EXERCISE
In which lines of the data does the string "middle" appear? Copy every one.

Dataset excerpts:
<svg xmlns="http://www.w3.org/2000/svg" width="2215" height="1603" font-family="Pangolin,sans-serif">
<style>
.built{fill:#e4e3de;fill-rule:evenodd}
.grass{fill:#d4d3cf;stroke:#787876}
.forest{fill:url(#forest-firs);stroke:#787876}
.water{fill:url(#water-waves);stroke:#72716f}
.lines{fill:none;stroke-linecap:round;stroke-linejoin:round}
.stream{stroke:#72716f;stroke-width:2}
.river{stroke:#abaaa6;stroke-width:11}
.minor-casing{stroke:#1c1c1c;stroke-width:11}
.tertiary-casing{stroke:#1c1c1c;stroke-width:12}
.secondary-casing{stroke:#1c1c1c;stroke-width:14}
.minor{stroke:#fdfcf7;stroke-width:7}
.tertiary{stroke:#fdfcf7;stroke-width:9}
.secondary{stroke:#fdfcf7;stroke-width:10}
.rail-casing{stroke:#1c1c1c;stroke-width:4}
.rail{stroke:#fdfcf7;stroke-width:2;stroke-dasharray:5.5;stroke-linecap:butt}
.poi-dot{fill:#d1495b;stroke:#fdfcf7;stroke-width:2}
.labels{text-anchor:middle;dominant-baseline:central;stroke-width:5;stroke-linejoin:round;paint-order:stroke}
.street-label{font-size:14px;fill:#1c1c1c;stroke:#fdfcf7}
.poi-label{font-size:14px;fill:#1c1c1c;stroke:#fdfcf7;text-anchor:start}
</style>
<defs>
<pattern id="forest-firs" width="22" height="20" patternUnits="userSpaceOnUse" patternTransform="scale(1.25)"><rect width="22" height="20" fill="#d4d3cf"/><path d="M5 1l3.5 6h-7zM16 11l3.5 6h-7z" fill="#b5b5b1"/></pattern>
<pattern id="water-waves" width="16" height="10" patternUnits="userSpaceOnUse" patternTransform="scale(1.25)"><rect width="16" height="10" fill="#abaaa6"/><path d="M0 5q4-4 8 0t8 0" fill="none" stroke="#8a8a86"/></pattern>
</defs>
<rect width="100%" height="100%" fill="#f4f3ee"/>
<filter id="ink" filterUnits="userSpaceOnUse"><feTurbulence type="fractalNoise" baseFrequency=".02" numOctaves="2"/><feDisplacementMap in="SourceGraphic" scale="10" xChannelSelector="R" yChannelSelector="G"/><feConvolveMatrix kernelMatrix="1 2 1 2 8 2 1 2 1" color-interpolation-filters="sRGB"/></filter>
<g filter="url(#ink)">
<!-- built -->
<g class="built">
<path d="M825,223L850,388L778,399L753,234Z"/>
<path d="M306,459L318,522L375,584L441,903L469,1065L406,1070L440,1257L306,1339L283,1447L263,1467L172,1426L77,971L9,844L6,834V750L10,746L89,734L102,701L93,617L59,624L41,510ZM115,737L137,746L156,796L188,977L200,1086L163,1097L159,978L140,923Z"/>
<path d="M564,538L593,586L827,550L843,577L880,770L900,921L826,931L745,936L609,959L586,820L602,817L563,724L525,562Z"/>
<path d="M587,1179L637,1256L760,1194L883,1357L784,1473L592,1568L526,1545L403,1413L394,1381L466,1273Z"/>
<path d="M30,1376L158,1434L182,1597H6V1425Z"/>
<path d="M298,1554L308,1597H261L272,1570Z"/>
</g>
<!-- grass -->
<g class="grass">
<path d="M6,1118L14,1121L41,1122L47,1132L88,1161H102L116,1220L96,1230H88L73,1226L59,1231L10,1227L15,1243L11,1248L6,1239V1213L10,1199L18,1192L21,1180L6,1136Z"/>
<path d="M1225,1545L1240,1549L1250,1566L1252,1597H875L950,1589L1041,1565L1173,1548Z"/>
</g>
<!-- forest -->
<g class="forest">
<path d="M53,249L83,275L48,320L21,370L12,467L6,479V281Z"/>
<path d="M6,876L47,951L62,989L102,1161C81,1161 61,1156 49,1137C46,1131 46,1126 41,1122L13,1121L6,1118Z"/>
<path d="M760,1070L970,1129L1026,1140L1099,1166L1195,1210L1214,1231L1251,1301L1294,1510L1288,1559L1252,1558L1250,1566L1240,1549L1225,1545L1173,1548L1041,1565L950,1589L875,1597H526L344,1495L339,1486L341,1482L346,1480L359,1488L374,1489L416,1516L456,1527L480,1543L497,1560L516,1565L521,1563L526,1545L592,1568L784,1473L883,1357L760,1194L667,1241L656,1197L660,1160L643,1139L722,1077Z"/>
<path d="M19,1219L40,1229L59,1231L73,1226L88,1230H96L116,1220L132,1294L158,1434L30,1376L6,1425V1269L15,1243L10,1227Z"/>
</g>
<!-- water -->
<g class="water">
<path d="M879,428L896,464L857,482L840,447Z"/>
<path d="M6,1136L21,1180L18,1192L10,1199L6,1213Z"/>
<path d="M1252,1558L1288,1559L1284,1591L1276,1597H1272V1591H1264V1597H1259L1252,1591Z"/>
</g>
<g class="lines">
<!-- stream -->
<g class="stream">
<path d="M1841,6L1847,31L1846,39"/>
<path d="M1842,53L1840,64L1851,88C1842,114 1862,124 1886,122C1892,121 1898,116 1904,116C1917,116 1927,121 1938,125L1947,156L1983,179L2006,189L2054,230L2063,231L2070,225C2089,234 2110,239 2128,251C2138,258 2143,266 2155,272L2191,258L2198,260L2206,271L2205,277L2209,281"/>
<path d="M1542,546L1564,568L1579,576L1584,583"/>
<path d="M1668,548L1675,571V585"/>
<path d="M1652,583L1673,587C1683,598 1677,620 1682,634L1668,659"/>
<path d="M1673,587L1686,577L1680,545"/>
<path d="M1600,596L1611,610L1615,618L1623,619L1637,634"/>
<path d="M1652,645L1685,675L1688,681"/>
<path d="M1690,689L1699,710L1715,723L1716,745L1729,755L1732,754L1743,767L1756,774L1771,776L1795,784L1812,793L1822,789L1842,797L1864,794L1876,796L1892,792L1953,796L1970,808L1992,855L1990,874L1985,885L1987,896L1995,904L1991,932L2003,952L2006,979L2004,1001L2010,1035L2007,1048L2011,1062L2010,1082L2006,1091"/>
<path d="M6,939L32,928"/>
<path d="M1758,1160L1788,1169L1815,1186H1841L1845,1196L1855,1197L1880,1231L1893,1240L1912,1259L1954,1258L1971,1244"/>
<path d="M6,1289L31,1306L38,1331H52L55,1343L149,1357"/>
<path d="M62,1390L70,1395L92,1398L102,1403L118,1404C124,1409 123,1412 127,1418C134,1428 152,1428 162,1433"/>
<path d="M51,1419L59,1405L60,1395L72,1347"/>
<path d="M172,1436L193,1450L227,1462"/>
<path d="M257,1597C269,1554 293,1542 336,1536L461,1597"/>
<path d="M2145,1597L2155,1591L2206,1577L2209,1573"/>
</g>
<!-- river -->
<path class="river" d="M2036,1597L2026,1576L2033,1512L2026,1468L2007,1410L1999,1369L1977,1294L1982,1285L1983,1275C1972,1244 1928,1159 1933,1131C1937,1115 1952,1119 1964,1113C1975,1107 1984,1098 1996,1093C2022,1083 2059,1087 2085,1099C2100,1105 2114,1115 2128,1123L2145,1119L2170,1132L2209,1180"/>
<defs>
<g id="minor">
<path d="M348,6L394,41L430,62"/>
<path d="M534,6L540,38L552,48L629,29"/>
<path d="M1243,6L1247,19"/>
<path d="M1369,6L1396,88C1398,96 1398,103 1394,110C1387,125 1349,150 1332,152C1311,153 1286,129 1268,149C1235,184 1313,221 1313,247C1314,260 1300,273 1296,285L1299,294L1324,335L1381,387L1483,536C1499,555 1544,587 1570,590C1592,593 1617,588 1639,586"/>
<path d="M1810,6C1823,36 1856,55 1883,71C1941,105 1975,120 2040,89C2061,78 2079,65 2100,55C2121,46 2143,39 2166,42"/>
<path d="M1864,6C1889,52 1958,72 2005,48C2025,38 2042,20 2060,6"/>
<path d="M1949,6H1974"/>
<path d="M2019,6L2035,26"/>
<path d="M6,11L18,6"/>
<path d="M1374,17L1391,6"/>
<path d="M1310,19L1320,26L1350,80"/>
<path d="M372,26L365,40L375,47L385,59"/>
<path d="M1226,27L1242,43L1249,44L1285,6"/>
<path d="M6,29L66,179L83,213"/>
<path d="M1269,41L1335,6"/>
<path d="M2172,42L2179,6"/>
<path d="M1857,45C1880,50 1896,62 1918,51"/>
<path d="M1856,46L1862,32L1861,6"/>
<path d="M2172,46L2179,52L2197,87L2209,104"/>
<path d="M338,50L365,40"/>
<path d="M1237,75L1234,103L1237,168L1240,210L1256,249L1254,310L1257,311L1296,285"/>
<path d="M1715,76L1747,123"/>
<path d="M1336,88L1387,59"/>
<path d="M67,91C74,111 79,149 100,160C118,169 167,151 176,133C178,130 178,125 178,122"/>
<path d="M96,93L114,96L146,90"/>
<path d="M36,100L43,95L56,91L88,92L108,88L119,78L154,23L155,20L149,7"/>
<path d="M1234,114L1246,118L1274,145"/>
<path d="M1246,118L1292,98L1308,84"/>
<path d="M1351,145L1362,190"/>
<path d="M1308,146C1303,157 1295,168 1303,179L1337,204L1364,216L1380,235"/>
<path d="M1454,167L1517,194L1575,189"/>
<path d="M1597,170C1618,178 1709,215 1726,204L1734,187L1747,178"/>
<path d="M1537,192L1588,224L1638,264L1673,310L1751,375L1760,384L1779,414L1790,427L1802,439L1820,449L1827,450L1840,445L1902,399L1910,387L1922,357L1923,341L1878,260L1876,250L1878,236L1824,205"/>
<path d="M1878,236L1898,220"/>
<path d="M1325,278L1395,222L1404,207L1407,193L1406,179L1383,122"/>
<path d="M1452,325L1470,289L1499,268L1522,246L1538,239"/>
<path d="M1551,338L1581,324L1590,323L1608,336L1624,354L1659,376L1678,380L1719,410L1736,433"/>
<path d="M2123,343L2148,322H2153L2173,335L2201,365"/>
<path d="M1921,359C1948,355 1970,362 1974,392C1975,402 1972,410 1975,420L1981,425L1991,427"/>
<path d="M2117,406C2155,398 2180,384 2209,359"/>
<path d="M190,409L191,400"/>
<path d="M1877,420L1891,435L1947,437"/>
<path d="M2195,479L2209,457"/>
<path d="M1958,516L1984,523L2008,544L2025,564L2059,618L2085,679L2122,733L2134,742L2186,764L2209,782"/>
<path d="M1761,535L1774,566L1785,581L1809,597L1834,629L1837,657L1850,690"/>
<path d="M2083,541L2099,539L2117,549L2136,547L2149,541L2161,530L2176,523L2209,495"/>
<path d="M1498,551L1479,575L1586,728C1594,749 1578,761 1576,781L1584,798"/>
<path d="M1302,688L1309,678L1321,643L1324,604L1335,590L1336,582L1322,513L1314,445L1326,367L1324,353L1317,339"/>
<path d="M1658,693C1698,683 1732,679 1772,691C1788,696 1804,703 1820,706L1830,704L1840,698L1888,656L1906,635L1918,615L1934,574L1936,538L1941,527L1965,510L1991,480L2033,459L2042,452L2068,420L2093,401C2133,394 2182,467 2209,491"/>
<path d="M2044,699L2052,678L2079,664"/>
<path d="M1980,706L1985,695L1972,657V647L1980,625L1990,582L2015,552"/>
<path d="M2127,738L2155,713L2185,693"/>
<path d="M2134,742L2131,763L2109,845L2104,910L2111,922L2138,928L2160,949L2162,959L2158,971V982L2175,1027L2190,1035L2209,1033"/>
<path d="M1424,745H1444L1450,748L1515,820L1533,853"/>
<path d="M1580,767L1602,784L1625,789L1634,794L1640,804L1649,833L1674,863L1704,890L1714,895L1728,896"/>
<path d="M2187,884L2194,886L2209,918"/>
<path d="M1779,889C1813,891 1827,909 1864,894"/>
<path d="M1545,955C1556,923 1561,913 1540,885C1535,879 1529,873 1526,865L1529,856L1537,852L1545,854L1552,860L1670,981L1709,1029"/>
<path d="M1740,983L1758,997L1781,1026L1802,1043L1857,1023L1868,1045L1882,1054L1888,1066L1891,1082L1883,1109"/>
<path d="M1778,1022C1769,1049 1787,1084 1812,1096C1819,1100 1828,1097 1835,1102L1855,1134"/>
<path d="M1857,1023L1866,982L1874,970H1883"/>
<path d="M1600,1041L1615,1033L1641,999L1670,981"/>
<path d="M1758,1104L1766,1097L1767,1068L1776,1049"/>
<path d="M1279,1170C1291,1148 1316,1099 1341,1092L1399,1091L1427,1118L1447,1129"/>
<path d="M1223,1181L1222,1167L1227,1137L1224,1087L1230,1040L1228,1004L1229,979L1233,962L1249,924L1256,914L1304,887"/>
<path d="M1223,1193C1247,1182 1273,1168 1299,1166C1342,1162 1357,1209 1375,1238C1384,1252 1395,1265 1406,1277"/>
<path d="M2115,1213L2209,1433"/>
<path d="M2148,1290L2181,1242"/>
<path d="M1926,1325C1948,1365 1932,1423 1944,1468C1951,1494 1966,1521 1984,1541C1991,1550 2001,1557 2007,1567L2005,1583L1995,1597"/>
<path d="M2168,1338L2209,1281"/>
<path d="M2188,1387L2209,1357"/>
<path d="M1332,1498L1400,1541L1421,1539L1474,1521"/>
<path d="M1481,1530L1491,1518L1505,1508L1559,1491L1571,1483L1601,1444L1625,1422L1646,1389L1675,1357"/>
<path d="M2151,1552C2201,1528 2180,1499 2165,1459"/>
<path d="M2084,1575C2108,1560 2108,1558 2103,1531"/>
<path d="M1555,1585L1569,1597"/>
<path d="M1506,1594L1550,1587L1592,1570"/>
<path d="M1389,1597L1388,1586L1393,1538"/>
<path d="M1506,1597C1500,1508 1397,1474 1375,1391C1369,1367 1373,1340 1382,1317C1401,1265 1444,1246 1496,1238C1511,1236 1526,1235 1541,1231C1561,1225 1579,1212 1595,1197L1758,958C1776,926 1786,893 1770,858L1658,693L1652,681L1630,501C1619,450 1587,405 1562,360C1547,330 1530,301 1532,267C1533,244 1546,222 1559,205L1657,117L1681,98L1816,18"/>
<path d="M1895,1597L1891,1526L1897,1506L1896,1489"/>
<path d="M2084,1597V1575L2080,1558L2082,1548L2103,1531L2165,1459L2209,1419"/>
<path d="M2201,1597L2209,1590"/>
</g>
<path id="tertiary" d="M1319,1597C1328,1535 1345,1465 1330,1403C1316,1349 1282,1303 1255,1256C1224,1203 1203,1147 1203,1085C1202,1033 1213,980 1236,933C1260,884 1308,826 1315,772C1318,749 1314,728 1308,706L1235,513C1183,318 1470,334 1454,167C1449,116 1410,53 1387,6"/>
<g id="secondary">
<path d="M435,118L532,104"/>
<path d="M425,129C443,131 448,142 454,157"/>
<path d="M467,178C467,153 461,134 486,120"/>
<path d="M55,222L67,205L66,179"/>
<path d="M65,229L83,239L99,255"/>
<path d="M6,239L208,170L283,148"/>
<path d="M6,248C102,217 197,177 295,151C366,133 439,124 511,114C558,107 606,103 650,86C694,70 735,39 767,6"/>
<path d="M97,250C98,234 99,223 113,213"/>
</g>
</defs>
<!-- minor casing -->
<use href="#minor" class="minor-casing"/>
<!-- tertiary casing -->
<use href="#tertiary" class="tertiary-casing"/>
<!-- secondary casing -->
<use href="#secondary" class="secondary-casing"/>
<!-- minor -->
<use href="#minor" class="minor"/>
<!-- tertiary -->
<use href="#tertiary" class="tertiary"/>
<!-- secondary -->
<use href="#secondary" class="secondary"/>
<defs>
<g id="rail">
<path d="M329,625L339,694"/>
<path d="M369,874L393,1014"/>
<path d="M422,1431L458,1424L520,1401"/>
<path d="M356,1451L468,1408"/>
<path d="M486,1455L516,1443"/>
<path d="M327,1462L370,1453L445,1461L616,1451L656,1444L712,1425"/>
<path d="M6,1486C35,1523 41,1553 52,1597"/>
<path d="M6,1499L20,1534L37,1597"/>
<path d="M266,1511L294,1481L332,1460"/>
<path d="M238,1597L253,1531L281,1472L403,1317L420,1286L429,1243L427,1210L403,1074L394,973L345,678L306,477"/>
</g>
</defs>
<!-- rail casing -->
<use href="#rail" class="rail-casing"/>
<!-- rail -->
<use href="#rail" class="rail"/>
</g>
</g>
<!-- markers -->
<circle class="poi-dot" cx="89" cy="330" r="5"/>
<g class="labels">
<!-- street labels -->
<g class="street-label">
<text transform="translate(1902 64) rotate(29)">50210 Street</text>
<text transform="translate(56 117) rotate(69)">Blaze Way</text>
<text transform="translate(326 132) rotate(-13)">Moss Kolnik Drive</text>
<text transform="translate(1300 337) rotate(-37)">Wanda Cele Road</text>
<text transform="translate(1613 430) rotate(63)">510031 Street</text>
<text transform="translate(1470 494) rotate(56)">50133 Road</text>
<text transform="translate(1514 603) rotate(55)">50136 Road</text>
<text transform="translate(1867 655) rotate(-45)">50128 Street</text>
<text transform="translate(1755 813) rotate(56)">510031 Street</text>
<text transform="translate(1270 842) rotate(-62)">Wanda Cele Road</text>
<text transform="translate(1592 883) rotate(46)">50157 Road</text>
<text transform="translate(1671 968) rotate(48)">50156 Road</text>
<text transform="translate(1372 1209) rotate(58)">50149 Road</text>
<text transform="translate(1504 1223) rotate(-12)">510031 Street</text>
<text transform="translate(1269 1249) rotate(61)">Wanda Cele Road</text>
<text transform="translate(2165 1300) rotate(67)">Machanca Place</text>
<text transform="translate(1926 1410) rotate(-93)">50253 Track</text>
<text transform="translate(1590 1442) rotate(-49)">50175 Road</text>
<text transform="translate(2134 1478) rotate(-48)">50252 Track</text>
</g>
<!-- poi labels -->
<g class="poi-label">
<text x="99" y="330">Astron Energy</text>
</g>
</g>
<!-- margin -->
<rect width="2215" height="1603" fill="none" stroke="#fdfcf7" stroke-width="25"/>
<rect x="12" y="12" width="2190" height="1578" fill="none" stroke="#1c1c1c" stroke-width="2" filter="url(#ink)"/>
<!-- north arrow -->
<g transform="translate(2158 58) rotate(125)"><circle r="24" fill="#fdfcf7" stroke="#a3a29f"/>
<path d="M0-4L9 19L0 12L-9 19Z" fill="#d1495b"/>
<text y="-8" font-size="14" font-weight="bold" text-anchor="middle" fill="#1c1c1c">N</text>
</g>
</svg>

EXPECTED ANSWER
.labels{text-anchor:middle;dominant-baseline:central;stroke-width:5;stroke-linejoin:round;paint-order:stroke}
<text y="-8" font-size="14" font-weight="bold" text-anchor="middle" fill="#1c1c1c">N</text>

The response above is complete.